— START OF TEXT PASSAGE —

Re: [Xen-devel] xen/evtchn and forced threaded irq

From: Julien Grall
Date: Wed Feb 27 2019 - 06:09:42 EST


Hi,

On 2/26/19 11:02 AM, Roger Pau Monnà wrote:
On Tue, Feb 26, 2019 at 10:26:21AM +0000, Julien Grall wrote:
On 26/02/2019 10:17, Roger Pau Monnà wrote:
On Tue, Feb 26, 2019 at 10:03:38AM +0000, Julien Grall wrote:
Hi Roger,

On 26/02/2019 09:44, Roger Pau Monnà wrote:
On Tue, Feb 26, 2019 at 09:30:07AM +0000, Andrew Cooper wrote:
On 26/02/2019 09:14, Roger Pau Monnà wrote:
On Mon, Feb 25, 2019 at 01:55:42PM +0000, Julien Grall wrote:
Hi Oleksandr,

On 25/02/2019 13:24, Oleksandr Andrushchenko wrote:
On 2/22/19 3:33 PM, Julien Grall wrote:
Hi,

On 22/02/2019 12:38, Oleksandr Andrushchenko wrote:
On 2/20/19 10:46 PM, Julien Grall wrote:
Discussing with my team, a solution that came up would be to
introduce one atomic field per event to record the number of
event received. I will explore that solution tomorrow.
How will this help if events have some payload?
What payload? The event channel does not carry any payload. It only
notify you that something happen. Then this is up to the user to
decide what to you with it.
Sorry, I was probably not precise enough. I mean that an event might have
associated payload in the ring buffer, for example [1]. So, counting events
may help somehow, but the ring's data may still be lost
From my understanding of event channels are edge interrupts. By definition,
IMO event channels are active high level interrupts.

Let's take into account the following situation: you have an event
channel masked and the event channel pending bit (akin to the line on
bare metal) goes from low to high (0 -> 1), then you unmask the
interrupt and you get an event injected. If it was an edge interrupt
you wont get an event injected after unmasking, because you would
have lost the edge. I think the problem here is that Linux treats
event channels as edge interrupts, when they are actually level.

— END OF TEXT PASSAGE —
— START OF MATERIAL TO PROCESS —

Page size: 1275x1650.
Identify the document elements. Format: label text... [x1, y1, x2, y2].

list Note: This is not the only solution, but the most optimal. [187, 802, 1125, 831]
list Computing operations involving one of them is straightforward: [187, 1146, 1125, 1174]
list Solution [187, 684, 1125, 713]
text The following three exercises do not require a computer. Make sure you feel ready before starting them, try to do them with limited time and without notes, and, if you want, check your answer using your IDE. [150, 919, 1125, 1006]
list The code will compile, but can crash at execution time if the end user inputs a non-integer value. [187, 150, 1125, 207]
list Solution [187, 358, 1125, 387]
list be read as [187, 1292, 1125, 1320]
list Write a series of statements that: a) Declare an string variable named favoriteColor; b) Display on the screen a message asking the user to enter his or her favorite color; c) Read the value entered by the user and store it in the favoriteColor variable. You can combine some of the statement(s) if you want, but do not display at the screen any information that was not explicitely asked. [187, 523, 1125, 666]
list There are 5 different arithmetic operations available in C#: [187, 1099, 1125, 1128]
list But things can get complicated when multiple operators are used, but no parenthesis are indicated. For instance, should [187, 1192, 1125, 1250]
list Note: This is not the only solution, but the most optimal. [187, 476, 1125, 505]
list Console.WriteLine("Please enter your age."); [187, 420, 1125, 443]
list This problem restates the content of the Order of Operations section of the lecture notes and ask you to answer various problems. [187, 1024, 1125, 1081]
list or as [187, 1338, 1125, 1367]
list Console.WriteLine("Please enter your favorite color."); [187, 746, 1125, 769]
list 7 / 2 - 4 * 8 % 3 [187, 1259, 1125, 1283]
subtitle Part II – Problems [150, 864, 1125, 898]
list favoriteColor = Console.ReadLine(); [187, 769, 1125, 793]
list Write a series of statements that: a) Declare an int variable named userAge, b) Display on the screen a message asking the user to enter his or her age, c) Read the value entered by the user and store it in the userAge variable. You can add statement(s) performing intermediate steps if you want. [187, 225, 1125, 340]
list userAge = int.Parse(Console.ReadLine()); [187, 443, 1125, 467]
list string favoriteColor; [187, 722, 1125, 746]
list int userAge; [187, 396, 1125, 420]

— END OF MATERIAL TO PROCESS —

(TASK REQUIREMENTS):
1. Answer these questions about the message on Xen event channels:
(a) On what date was the message sent?
(b) What solution came up in the discussion with Julien Grall's team?
(c) How does Linux treat event channels, and what are they actually?
2. Count the lines of the records that contain the string "Please", treating uppercase and lowercase as different, and give only the number.

(RESULTS FOR EACH TASK):
1.
(a) Wed Feb 27 2019.
(b) Introducing one atomic field per event to record the number of events received.
(c) Linux treats them as edge interrupts, but they are actually level interrupts.

2. 2